Even though the casinos have some generator power, it’s not enough to run full tilt, especially for 17 straight hours. Based on last year’s gaming revenue numbers the casinos may have lost about $350,000. Restaurants were unable to serve hot food offering only cold sandwiches and salads. It didn’t take long for even those meager offerings to run out.

On a sold-out weekend, hotel guests had limited power to do anything. Hotel staff could do little but take the brunt of their guests’ ire.

Think about the grocery stores and mom-and-pop restaurants and small businesses who lost 17 hours of revenues. What about the lost tips and wages for workers who rely on them to pay the bills all because of a “moment of bad luck.”

You, as a taxpayer, also took a financial hit. Mesquite Police Department called in two extra officers for six hours. Three day shift officers and three graveyard shift officers spent three extra hours on-duty at time-and-a-half overtime pay.

City employees manned the Emergency Operations Center presumably on overtime. The Fire & Rescue and Public Works Departments called in extra people. Volunteers helped fill in the gaps reducing the number of paid employees working during the “moment of bad luck.”

Many people who use oxygen tanks rely on uninterrupted electricity. Some had gas generators available. Others had to either do without or go to the hospital. That was more than a “moment of bad luck.”

All that because of poor management at OPD and a total lack of oversight and foresight by the Board of Trustees.

While no one can predict a lightning strike, that wasn’t the only cause of the extreme delay in restoring electricity. Mesquite Local News was told that repair workers discovered a second main power pole was dangerously leaning the wrong way when crews showed up to fix the first pole. That added extra hours to the repair work.

It’s our guess the second pole didn’t start its awkward tilt on Sunday afternoon.

This was the second major power outage in 17 months. Floods caused severe damage to the system in September 2014 that left Mesquite without electricity for eight hours.

OPD management and the Board approved a strategic plan earlier this year. Unfortunately, it does nothing to identify critical points of failure in the system and lay out ways to rectify them before a catastrophic loss of power.
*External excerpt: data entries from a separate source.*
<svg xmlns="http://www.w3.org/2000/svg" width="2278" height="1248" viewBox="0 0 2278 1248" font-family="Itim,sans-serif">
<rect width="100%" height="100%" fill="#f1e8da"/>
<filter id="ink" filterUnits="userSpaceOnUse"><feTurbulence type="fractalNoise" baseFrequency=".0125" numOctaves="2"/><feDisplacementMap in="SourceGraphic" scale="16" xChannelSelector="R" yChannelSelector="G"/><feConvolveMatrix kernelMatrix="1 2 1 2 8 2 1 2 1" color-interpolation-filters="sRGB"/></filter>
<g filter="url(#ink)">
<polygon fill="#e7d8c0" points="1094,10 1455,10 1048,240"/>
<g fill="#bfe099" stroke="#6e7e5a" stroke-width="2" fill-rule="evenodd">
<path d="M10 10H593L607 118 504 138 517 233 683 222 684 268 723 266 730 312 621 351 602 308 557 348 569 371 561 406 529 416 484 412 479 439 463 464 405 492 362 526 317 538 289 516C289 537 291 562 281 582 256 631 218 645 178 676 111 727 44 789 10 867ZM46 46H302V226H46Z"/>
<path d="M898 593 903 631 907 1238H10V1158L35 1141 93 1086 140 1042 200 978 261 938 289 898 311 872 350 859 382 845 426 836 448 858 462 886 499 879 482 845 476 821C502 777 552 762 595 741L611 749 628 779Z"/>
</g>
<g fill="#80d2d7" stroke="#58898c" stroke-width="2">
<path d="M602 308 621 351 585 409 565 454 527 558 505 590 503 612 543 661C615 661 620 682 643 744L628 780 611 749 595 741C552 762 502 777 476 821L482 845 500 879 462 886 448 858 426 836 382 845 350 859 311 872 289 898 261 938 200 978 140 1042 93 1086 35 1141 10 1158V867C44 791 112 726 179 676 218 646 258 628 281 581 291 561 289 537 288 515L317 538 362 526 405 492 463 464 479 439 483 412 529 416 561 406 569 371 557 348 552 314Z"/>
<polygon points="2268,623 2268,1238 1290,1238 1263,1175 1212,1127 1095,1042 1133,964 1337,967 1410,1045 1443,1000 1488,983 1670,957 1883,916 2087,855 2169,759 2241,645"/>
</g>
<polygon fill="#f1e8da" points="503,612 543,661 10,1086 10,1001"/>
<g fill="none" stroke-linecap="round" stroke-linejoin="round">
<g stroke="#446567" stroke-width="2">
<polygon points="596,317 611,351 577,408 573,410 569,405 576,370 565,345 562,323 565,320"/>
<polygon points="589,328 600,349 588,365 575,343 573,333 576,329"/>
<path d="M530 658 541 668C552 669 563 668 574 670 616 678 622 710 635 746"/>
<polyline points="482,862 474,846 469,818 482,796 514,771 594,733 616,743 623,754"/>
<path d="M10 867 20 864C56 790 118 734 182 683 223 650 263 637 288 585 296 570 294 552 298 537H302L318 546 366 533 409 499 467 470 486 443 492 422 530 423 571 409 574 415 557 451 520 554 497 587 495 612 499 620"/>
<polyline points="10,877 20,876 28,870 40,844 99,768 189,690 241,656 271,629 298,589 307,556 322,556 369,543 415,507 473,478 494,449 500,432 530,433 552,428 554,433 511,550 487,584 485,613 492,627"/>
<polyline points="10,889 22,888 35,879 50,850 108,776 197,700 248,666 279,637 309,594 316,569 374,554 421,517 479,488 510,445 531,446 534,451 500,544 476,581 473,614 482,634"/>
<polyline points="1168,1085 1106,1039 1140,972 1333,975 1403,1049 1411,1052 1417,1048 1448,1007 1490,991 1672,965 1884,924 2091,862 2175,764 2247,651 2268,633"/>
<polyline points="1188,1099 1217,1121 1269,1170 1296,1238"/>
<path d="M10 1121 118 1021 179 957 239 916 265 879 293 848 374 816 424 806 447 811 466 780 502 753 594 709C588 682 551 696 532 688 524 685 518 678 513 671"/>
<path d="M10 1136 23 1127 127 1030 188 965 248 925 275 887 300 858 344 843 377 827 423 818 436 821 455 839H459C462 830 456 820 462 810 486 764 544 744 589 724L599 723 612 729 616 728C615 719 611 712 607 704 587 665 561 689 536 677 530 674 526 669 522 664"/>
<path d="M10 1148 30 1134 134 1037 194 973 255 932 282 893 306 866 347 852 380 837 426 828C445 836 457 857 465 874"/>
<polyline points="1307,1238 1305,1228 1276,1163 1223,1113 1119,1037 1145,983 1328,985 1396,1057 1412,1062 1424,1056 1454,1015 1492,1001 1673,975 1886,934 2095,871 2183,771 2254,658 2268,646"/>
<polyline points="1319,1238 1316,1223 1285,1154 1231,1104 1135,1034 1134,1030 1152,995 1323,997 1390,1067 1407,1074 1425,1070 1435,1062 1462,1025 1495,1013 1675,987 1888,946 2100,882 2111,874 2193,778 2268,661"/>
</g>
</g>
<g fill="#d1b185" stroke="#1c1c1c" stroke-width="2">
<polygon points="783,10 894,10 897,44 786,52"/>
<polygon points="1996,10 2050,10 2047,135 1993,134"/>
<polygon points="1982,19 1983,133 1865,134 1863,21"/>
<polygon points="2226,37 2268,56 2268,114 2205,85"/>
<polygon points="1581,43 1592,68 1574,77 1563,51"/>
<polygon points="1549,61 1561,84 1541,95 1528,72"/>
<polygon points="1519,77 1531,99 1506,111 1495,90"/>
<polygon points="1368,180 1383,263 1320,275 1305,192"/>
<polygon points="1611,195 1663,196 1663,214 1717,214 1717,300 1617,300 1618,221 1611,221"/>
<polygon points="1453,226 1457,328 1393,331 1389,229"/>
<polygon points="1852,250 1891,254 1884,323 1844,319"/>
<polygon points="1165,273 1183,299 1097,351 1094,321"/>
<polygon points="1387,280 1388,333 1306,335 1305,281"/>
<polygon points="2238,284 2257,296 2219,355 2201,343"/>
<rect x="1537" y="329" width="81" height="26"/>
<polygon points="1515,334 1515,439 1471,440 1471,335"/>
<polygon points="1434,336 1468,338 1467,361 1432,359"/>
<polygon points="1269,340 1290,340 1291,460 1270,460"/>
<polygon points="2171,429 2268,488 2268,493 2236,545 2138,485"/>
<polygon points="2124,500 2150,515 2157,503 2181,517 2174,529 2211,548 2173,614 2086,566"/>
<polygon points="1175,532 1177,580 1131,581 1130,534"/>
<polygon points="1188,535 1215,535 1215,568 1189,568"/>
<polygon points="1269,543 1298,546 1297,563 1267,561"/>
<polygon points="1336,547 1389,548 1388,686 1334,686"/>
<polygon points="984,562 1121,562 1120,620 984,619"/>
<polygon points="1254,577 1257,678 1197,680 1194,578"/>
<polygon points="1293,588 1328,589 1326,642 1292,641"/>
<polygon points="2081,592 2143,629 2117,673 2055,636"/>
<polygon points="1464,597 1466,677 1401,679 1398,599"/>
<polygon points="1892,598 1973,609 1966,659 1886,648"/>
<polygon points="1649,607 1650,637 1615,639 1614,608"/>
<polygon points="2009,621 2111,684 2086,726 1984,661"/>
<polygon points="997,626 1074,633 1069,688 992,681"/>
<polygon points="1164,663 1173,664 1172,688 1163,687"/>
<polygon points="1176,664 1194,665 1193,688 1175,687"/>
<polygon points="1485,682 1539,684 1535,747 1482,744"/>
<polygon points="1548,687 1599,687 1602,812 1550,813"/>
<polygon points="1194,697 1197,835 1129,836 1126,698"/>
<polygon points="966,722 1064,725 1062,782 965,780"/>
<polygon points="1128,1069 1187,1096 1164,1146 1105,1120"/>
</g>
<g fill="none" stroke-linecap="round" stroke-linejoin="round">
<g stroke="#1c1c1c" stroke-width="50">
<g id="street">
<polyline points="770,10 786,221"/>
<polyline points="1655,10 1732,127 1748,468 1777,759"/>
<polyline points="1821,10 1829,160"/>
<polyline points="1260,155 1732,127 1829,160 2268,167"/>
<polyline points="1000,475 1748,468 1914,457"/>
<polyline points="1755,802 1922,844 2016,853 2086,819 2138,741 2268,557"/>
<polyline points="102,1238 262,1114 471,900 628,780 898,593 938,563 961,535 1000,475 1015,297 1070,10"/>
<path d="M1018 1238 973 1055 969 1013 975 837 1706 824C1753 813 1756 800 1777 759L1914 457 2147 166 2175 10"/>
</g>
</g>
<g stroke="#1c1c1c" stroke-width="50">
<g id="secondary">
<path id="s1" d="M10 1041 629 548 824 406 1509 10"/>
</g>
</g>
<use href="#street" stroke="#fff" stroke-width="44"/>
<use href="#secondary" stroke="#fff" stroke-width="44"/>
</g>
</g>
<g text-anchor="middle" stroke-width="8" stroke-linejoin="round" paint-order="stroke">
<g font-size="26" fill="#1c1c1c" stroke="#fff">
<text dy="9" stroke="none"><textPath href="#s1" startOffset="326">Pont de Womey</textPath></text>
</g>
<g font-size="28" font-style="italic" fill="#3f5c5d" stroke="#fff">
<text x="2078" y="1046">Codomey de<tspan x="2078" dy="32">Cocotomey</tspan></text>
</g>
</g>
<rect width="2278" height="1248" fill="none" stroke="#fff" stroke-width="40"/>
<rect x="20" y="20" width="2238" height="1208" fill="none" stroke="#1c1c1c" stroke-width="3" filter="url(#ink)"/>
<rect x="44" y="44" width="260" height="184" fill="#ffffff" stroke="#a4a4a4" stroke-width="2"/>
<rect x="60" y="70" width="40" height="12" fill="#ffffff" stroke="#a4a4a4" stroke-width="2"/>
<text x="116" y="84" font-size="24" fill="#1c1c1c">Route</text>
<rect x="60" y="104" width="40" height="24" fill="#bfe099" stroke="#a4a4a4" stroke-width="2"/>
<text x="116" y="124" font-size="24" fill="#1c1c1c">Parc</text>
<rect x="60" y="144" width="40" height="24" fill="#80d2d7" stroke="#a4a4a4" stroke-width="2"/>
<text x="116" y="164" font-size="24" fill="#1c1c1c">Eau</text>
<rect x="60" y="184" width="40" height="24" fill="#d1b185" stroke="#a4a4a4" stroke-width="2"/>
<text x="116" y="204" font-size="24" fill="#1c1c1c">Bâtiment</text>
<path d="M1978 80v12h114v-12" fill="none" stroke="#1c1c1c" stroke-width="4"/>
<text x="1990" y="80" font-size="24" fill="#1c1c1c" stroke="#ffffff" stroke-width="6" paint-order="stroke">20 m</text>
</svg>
It does nothing to address the addition of back-up systems to help in these kinds of situations.

Because of mismanagement on the part of OPD staff and the Board over the years, most of a $15 million bond that could have helped fix the systemic problems was spent on other things.

Cooper denies help could have come from Dixie Escalante Power in St. George. What he may have forgotten about was the substation east of Mesquite that OPD used to supply power to Scenic and Littlefield, AZ when Dixie was upgrading its system. With foresight and proper planning the substation could have supplied a partial replacement of the power Mesquite lost.

Yes, a “moment of bad luck” may have started an unfortunate situation. But it’s hard to deny that more could have been done to prevent 17 hours of economic and personal hardship that resulted from poor planning and simple mismanagement.

Perhaps the OPD Board of Trustees will forego their ratepayer-funded trip to Mardi Gras next year, stay home and do their job. Their first task should be to hire competent management that can get its job done.